- Exercise -
Report every line in the items below that contains the word "intersect", copying each one in full.

------------------------------------------------

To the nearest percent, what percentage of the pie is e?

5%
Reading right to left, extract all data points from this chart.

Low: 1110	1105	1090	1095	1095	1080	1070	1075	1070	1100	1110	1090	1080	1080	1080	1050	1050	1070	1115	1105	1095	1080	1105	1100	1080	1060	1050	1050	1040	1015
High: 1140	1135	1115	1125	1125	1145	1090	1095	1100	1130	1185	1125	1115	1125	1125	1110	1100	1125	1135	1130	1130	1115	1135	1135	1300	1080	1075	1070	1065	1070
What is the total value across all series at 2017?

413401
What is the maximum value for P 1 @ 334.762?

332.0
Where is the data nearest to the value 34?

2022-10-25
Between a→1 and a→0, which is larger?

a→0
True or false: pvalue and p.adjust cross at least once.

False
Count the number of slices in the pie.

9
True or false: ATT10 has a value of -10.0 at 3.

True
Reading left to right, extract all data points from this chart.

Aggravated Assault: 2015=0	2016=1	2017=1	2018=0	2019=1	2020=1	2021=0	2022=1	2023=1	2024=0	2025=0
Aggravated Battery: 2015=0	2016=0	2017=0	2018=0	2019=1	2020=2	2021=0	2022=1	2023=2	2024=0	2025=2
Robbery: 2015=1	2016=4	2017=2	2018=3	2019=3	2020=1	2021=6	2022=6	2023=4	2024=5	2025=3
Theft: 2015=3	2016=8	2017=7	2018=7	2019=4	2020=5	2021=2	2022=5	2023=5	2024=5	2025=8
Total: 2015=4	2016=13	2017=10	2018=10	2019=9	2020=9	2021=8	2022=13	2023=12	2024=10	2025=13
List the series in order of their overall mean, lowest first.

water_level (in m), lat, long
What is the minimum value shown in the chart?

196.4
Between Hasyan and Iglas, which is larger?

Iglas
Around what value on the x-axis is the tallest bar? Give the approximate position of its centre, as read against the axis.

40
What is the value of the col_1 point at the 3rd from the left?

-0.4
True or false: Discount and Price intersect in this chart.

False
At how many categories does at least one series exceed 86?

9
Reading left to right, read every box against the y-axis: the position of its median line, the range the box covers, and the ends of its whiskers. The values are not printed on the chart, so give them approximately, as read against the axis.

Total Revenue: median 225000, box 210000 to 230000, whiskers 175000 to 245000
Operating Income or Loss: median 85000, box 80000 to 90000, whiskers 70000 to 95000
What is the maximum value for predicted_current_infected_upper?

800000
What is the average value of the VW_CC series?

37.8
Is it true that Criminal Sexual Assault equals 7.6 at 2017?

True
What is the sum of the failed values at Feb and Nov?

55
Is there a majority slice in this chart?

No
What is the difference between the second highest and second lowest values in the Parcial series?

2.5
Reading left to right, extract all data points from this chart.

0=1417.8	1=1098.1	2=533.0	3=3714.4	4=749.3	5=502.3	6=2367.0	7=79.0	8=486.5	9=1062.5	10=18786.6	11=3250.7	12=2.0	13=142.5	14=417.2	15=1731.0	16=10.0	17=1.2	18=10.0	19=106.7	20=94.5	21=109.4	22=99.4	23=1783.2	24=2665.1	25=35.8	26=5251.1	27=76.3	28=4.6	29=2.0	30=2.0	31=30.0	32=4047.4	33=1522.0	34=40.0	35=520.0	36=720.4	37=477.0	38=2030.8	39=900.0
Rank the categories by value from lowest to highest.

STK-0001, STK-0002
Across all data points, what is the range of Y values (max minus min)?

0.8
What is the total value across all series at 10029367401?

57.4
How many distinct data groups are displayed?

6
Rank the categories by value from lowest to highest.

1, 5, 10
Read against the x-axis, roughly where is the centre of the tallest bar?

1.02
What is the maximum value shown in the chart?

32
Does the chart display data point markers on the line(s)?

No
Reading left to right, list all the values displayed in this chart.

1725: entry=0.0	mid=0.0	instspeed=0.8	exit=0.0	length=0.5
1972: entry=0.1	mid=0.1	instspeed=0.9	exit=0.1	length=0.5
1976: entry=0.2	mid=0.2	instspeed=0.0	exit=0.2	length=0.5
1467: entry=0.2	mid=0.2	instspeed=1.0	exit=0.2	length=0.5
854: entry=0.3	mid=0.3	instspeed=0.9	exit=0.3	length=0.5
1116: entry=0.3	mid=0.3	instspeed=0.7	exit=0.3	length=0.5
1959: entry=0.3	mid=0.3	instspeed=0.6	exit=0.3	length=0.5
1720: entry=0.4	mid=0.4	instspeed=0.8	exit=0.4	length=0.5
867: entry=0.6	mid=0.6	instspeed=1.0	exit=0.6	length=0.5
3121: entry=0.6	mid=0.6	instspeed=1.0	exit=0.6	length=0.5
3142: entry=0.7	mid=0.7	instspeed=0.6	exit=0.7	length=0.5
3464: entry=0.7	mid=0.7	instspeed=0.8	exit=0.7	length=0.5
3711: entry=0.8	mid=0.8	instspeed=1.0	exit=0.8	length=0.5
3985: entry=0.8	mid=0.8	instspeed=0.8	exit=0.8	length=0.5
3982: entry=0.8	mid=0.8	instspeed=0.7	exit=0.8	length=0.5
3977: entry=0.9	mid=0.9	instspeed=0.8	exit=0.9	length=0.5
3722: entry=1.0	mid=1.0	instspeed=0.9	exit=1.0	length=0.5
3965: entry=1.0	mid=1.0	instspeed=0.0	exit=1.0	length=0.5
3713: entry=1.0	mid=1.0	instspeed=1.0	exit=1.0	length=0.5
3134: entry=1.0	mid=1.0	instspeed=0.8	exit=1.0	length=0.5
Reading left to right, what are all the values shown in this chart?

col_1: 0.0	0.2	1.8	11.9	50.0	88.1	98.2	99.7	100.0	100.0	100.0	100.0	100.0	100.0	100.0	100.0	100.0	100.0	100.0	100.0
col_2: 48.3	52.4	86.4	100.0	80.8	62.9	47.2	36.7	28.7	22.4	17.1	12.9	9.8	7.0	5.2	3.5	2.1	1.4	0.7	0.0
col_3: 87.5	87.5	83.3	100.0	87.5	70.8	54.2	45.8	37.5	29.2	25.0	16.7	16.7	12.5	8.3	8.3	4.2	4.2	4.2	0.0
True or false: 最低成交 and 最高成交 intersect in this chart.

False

------------------------------------------------

- Solution to this problem -
True or false: Discount and Price intersect in this chart.
True or false: 最低成交 and 最高成交 intersect in this chart.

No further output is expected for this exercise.